Copy the insomnia passage below, starting with "Dread the moment" and going on through "a book. Read.", and swap "Pace" for "Wander".

* TEXT EXTRACT *
■ ■ ■ ■

Insomnia

Would you like to trade places with an insomniac? No? Okay, so it’s not such a great deal. I’ll admit that. But how about I give you a whole night’s experience, for free, and then you decide later. Okay? Here you go; dusk ‘til dawn, free of charge. Enjoy.

Dread the moment when everyone else peels off, one by one, to go to sleep. Pace around. Put some music on, turn the volume up, louder, louder, too loud – you’re waking them. Turn it off. Mess around on the internet: Facebook, Cracked, Stumbleupon. Decide you’re going to be intellectual. Turn the computer off, pick up a book. Read.

The letters start to swim before your eyes, your lids begin to droop. This is it! Quick, turn off the lights, lie in bed. Immediately, you’re awake again. But that’s just momentary, from moving, right? Stick it out. Lie there. Count the seconds, then the minutes. Turn the pillow over. Fluff the duvet. Too hot, too cold. Throw the duvet off the bed. Retrieve it. Turn over. Lie on your front, back, side. Turn round so that your feet are where your head used to be.

■ ■ ■ ■

* DATA SHOWN *
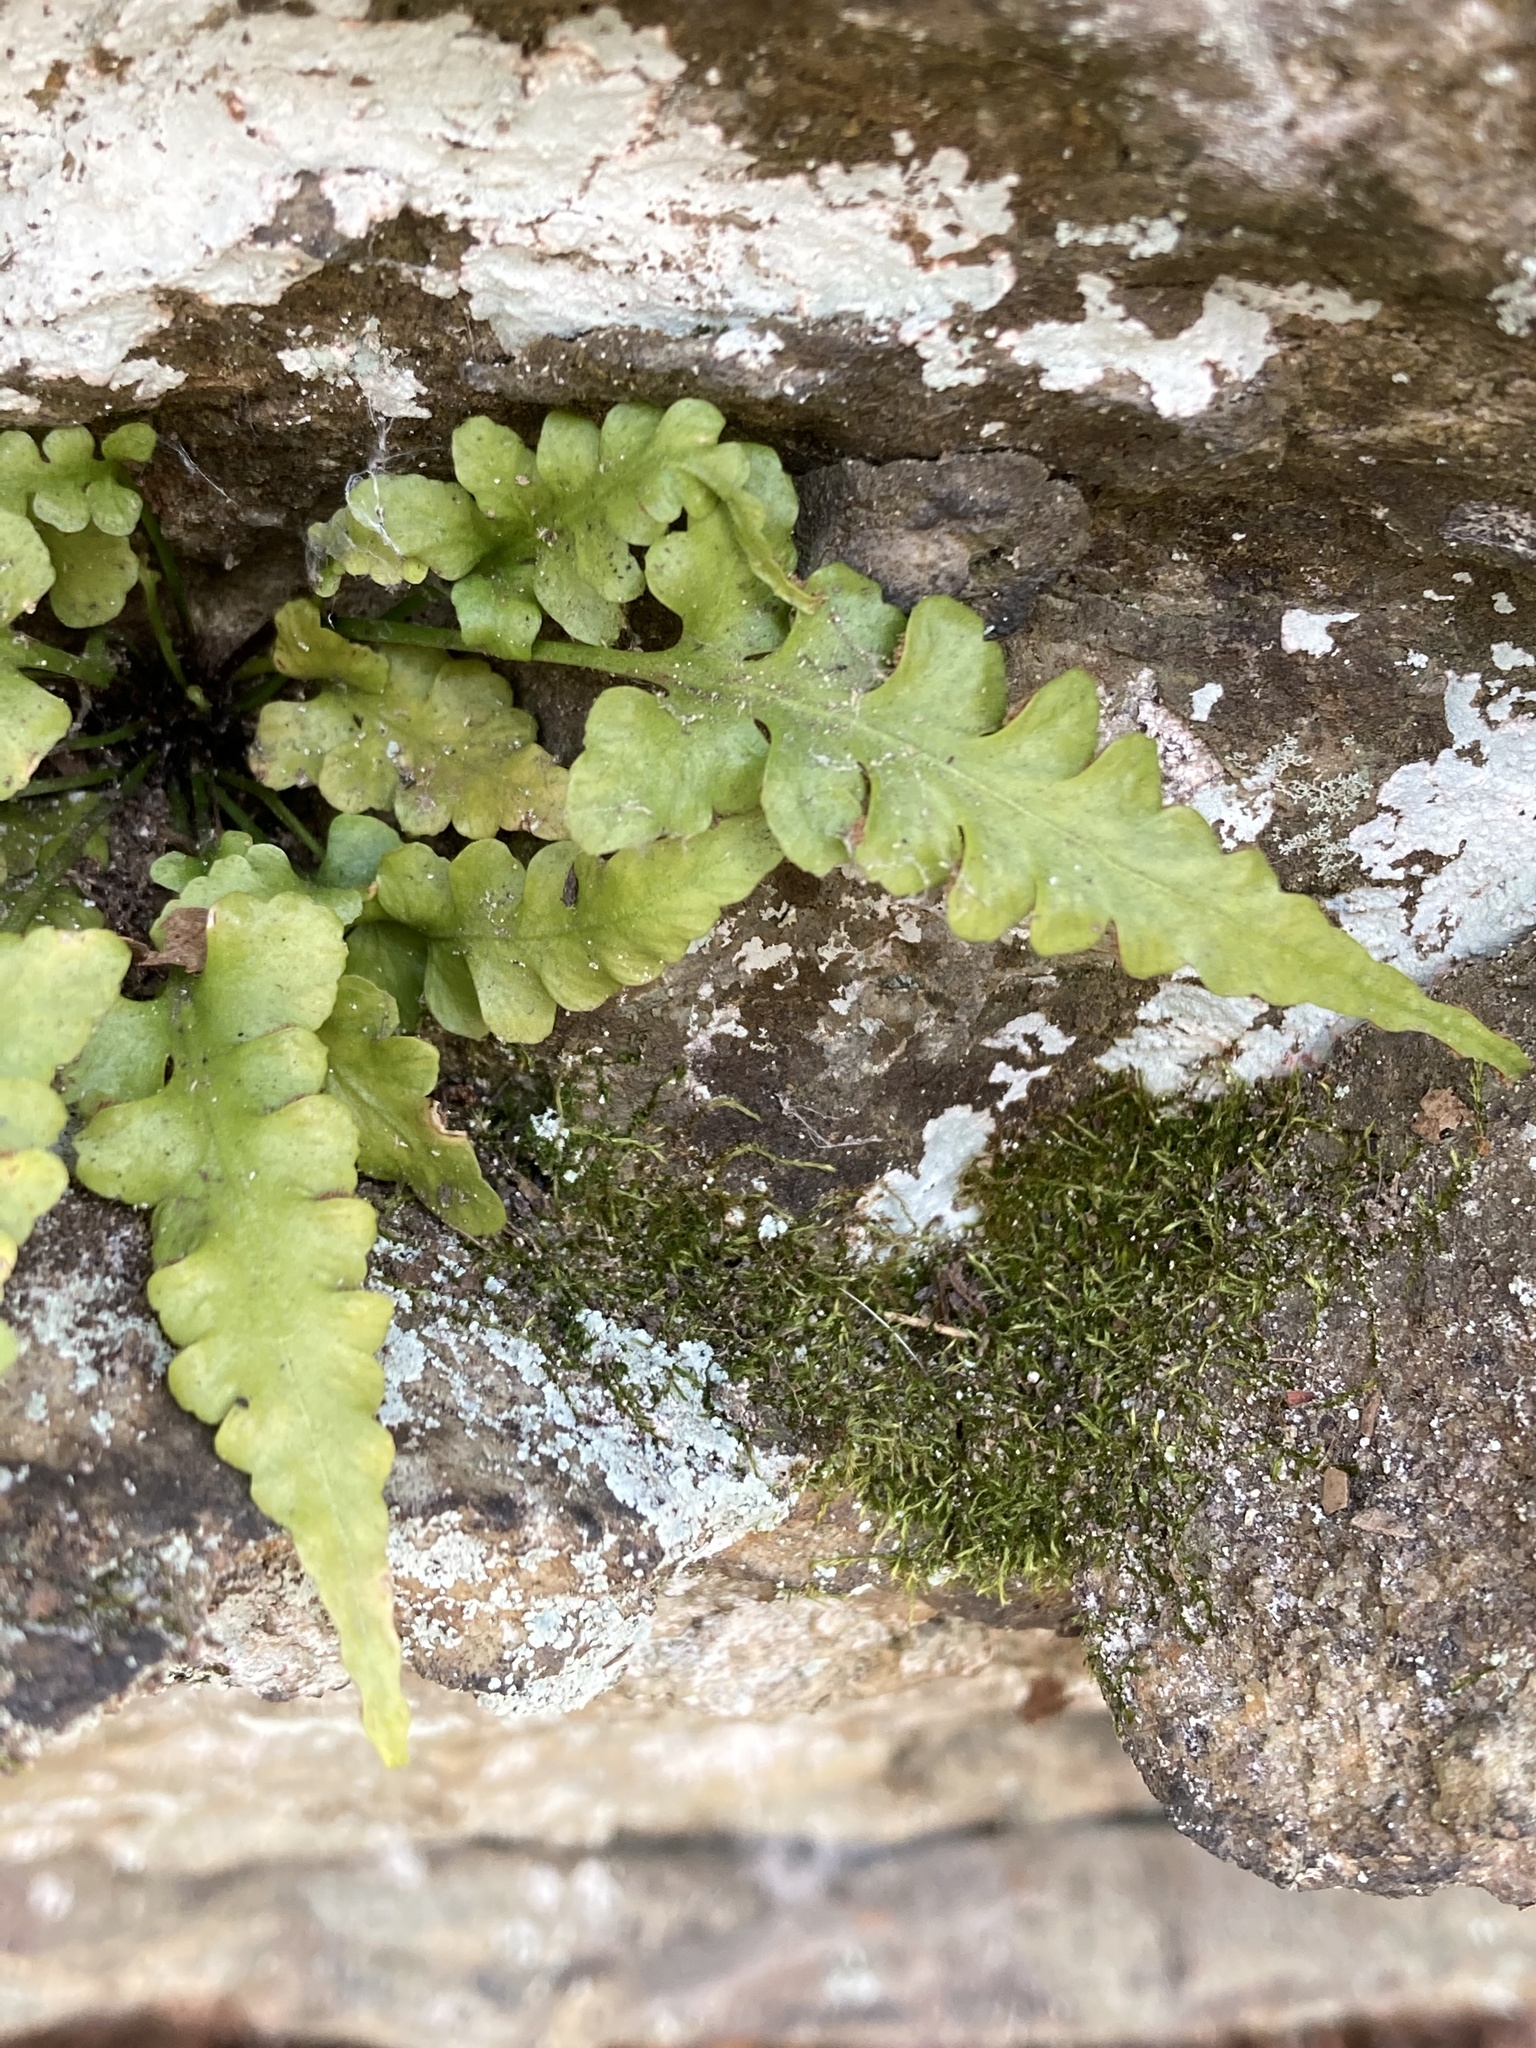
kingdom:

■ ■ ■ ■

* WRITTEN SOLUTION *
Dread the moment when everyone else peels off, one by one, to go to sleep. Wander around. Put some music on, turn the volume up, louder, louder, too loud – you’re waking them. Turn it off. Mess around on the internet: Facebook, Cracked, Stumbleupon. Decide you’re going to be intellectual. Turn the computer off, pick up a book. Read.